Once the squash has cooled, scoop the insides of each half into a food processor or blender. Add in the coconut milk, nutritional yeast, Dijon, garlic powder, and onion powder, and process until smooth.
Cook the macaroni noodles according to box instructions. Drain the noodles and combine with the sauce in a baking dish. Top with smoked paprika and panko breadcrumbs and bake at 350° F for 30 minutes.
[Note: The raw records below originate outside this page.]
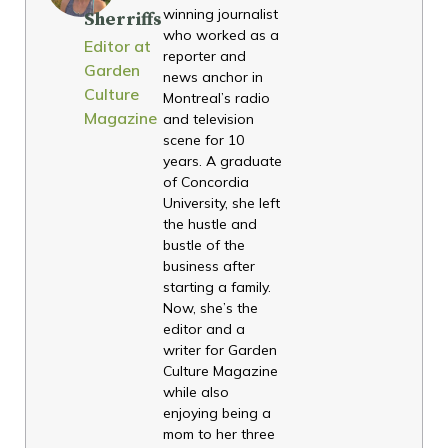
winning journalist
Sherriffs
who worked as a
Editor at
reporter and
Garden
news anchor in
Culture
Montreal’s radio
Magazine
and television
scene for 10
years. A graduate
of Concordia
University, she left
the hustle and
bustle of the
business after
starting a family.
Now, she’s the
editor and a
writer for Garden
Culture Magazine
while also
enjoying being a
mom to her three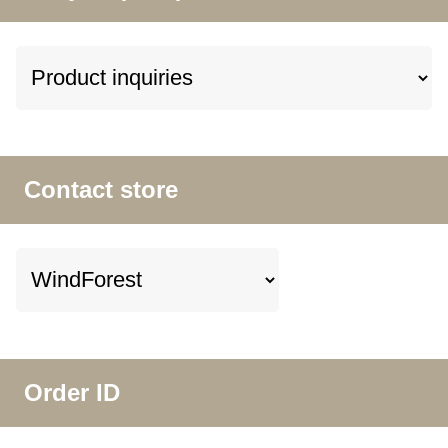
Contact store
Order ID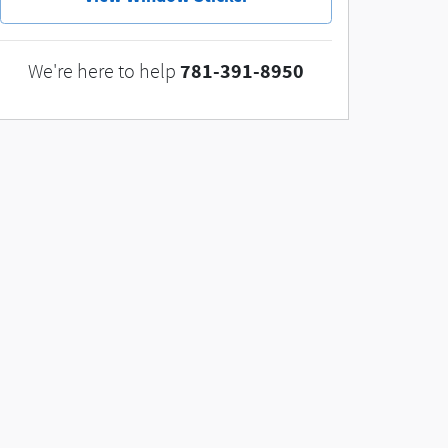
781-391-8950
We're here to help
Mashed Cauliflower (Paleo, Vegan)
1 large head cauliflower, cut into florets
¼ cup almond or coconut milk
2 tbsp olive oil
3 cloves garlic, minced
2 tbsp fresh chives, chopped
Boil 1 ½ inches of water in a pot. Place a steamer basket into the pot and fill with cauliflower florets. Cover and steam for about 12 minutes, or until completely tender.
Remove the pot from heat and remove the basket, allowing it to drain completely. Empty the pot and place it back on the stove at low-medium heat. Add the garlic and cook, stirring, until it is just browning.
Remove the pot from heat and add garlic and almond milk. Using an immersion blender, or a food processor, blend the contents of the pot completely. Top with fresh chives and serve.